On St Valentine’s Day, 14th February, some people may have been lucky enough to receive fresh-cut roses. A new study published International Journal Postharvest Technology and Innovation has advice on how to make the blooms, if not the love, last.
Esmaeil Chamani of the Department of Horticultural Sciences at the University of Mohaghegh Ardabili, in Ardabil, Iran and Carol Wagstaff of the School of Food Biosciences at the University of Reading, Reading, UK, have evaluated the effect of different levels of relative humidity (60%, 75%, and 90%) and re-cutting of the stems at 0, 1, 2, 3, 4, and 5 centimetres re-cutting at the end of the stem on “vase life”. The team carried out two parallel experiments using either a bucket or a vase. Conditions were randomised and eight replications in the bucket experiment and five replications in the vase experiment were carried out.
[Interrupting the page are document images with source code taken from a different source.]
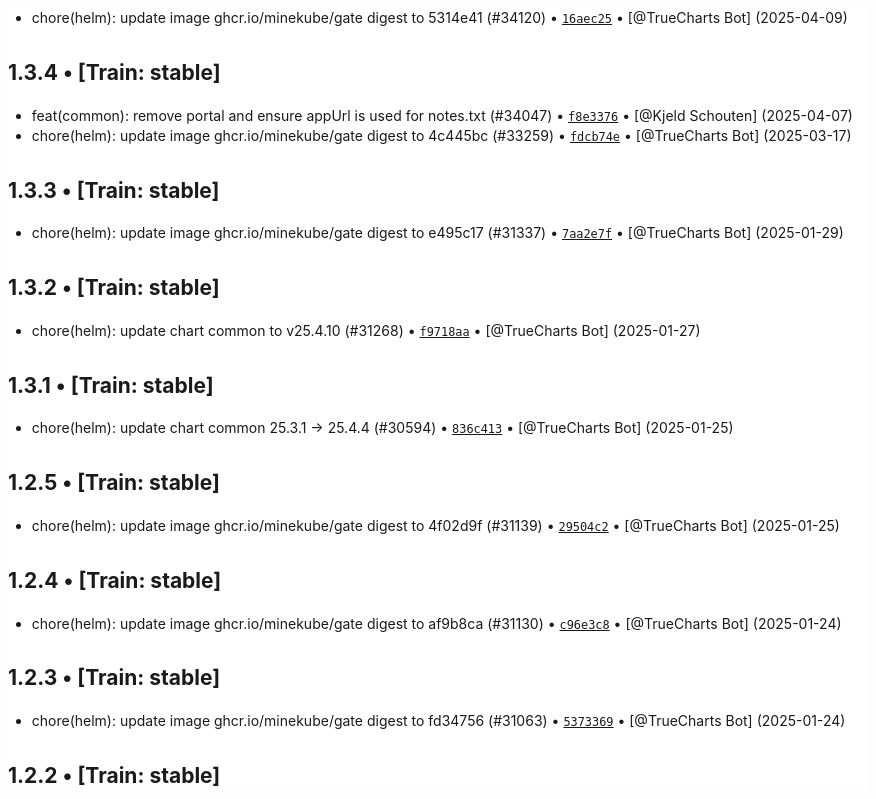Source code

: - chore(helm): update image ghcr.io/minekube/gate digest to 5314e41 (#34120) • [`16aec25`](https://github.com/trueforge-org/truecharts/commit/16aec25021e669ad9c05823773c13e2848b37dae) • [@TrueCharts Bot] (2025-04-09)

## 1.3.4 • [Train: stable]

- feat(common): remove portal and ensure appUrl is used for notes.txt (#34047) • [`f8e3376`](https://github.com/trueforge-org/truecharts/commit/f8e33766bfc580b0cfa1ebbda93e110c98209022) • [@Kjeld Schouten] (2025-04-07)
- chore(helm): update image ghcr.io/minekube/gate digest to 4c445bc (#33259) • [`fdcb74e`](https://github.com/trueforge-org/truecharts/commit/fdcb74e7465328cb12fa5fcce07eab1beaf24589) • [@TrueCharts Bot] (2025-03-17)

## 1.3.3 • [Train: stable]

- chore(helm): update image ghcr.io/minekube/gate digest to e495c17 (#31337) • [`7aa2e7f`](https://github.com/trueforge-org/truecharts/commit/7aa2e7f48d0bac6702792bf025a22ae2393c6ab3) • [@TrueCharts Bot] (2025-01-29)

## 1.3.2 • [Train: stable]

- chore(helm): update chart common to v25.4.10 (#31268) • [`f9718aa`](https://github.com/trueforge-org/truecharts/commit/f9718aaf9e3fecb4b1f41a31e6dd511af47db88a) • [@TrueCharts Bot] (2025-01-27)

## 1.3.1 • [Train: stable]

- chore(helm): update chart common 25.3.1 → 25.4.4 (#30594) • [`836c413`](https://github.com/trueforge-org/truecharts/commit/836c4134f2b7a2653d63e3fbe669356839609f05) • [@TrueCharts Bot] (2025-01-25)

## 1.2.5 • [Train: stable]

- chore(helm): update image ghcr.io/minekube/gate digest to 4f02d9f (#31139) • [`29504c2`](https://github.com/trueforge-org/truecharts/commit/29504c2cb5c77717bfe2632e1b205c0c3fa43c6e) • [@TrueCharts Bot] (2025-01-25)

## 1.2.4 • [Train: stable]

- chore(helm): update image ghcr.io/minekube/gate digest to af9b8ca (#31130) • [`c96e3c8`](https://github.com/trueforge-org/truecharts/commit/c96e3c86c009329e4ebdebb8a0715e961d1a1b6c) • [@TrueCharts Bot] (2025-01-24)

## 1.2.3 • [Train: stable]

- chore(helm): update image ghcr.io/minekube/gate digest to fd34756 (#31063) • [`5373369`](https://github.com/trueforge-org/truecharts/commit/5373369b1e87323597bc596c736b6330bd2ede43) • [@TrueCharts Bot] (2025-01-24)

## 1.2.2 • [Train: stable]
The basic result was that re-cutting stems had little effect on how long the blooms retained their floral prowess. Increasing humidity from 60 to 90 percent was the optimal alteration for prolonging the display. The findings corroborate how shortened longevity of cut roses is primarily related to water loss from their large leaf area and the essentially unfavourable growth conditions for a cut flower. That said, the team also found that higher humidity would increase bacterial growth. This could be counteracted by cutting 5 centimetres from the end of the cut stem.
The blooming bottom line for Valentine’s lovers – trim your rose stems and make sure things are kept quite steamy around the vase.
Chamani, E. and Wagstaff, C. (2019) ‘Effects of postharvest relative humidity and various re-cutting on vase life of cut rose flowers’, Int. J. Postharvest Technology and Innovation, Vol. 6, No. 1, pp.70–82.